Aux termes des articles 696 et 699 du code de procédure civile, la partie perdante est condamnée aux dépens, à moins que le juge, par décision motivée, n'en mette la totalité ou une fraction à la charge d'une autre partie. Les avocats peuvent, dans les matières où leur ministère est obligatoire, demander que la condamnation aux dépens soit assortie à leur profit du droit de recouvrer directement contre la partie condamnée ceux des dépens dont ils ont fait l'avance sans avoir reçu provision.

L'issue du litige justifie de condamner les consorts L. aux dépens d'appel et de première instance.

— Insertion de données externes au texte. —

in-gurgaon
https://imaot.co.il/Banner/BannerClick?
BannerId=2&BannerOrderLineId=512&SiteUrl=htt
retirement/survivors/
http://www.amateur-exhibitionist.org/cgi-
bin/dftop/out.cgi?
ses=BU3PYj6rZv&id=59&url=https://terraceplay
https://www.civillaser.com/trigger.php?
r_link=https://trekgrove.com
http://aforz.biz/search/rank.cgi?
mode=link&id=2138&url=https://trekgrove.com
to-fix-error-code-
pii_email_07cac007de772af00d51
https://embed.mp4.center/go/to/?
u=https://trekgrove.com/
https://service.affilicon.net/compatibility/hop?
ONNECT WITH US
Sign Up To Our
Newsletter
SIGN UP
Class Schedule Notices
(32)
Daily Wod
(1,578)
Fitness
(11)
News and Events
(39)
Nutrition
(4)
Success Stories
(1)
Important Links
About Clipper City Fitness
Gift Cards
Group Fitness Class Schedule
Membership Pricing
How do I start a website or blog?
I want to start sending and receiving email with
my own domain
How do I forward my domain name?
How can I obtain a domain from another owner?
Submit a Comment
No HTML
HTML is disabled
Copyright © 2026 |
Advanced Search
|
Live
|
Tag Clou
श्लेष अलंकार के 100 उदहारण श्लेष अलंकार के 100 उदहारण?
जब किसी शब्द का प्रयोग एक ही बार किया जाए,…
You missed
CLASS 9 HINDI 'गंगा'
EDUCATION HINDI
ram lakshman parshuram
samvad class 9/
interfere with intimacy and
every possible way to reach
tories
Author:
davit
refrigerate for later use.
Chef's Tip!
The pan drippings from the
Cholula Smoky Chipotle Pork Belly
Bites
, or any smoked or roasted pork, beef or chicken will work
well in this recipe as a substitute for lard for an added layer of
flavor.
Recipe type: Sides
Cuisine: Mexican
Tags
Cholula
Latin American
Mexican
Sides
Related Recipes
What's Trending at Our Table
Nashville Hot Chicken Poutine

La décision entreprise sera réformée de ce chef.

En conséquence, il convient d'accorder à la SCP L., avocat au barreau de Douai, le droit de recouvrer directement ceux des dépens dont elle aurait fait l'avance sans avoir reçu provision.

Sur les frais irrépétibles

Aux termes de l'article 700 du code de procédure civile, le juge condamne la partie tenue aux dépens ou qui perd son procès à payer à l'autre partie la somme qu'il détermine, au titre des frais exposés et non compris dans les dépens.

Les consorts L., tenus aux dépens, seront condamnés à verser à la société Marionnaud Lafayette la somme de 2 000 euros au titre de ses frais irrépétibles.

Les consorts L. seront déboutés de leur demande de ce chef.

PAR CES MOTIFS

La cour,

Confirme le jugement le rendu le 21 novembre 2016 par le tribunal de grande instance de Lille en ce qu'il a :

- fixé le prix du loyer du bail renouvelé à compter du premier avril 2011 à 17 817 euros/ an HT et HC ;

- ordonné l'exécution provisoire ;

- dit n'y avoir lieu à application des dispositions de l'article 700 du code de procédure civile ;

L'infirme pour le surplus et, statuant à nouveau,

Déboute M. Eric L., Mme Catherine L., Mme Elisabeth L. épouse B. et Mme Nathalie L. épouse H. de leur demande en paiement de la somme de 5 973,42 euros ;

Condamne M. Eric L., Mme Catherine L., Mme Elisabeth L. épouse B. et Mme Nathalie L. épouse H. à payer à la société Marionaud Lafayette, prise en la personne de ses représentants légaux, la somme de 2 000 euros au titre de ses frais irrépétibles d'appel ;

Déboute M. Eric L., Mme Catherine L., Mme Elisabeth L. épouse B. et Mme Nathalie L. épouse H. de leur demande au titre de leurs frais irrépétibles d'appel ;

Condamne M. Eric L., Mme Catherine L., Mme Elisabeth L. épouse B. et Mme Nathalie L. épouse H. aux entiers dépens de première instance et d'appel ;

Accorde à la SCP L., avocat au barreau de Douai, le droit de recouvrer directement ceux des dépens dont elle aurait fait l'avance sans avoir reçu provision.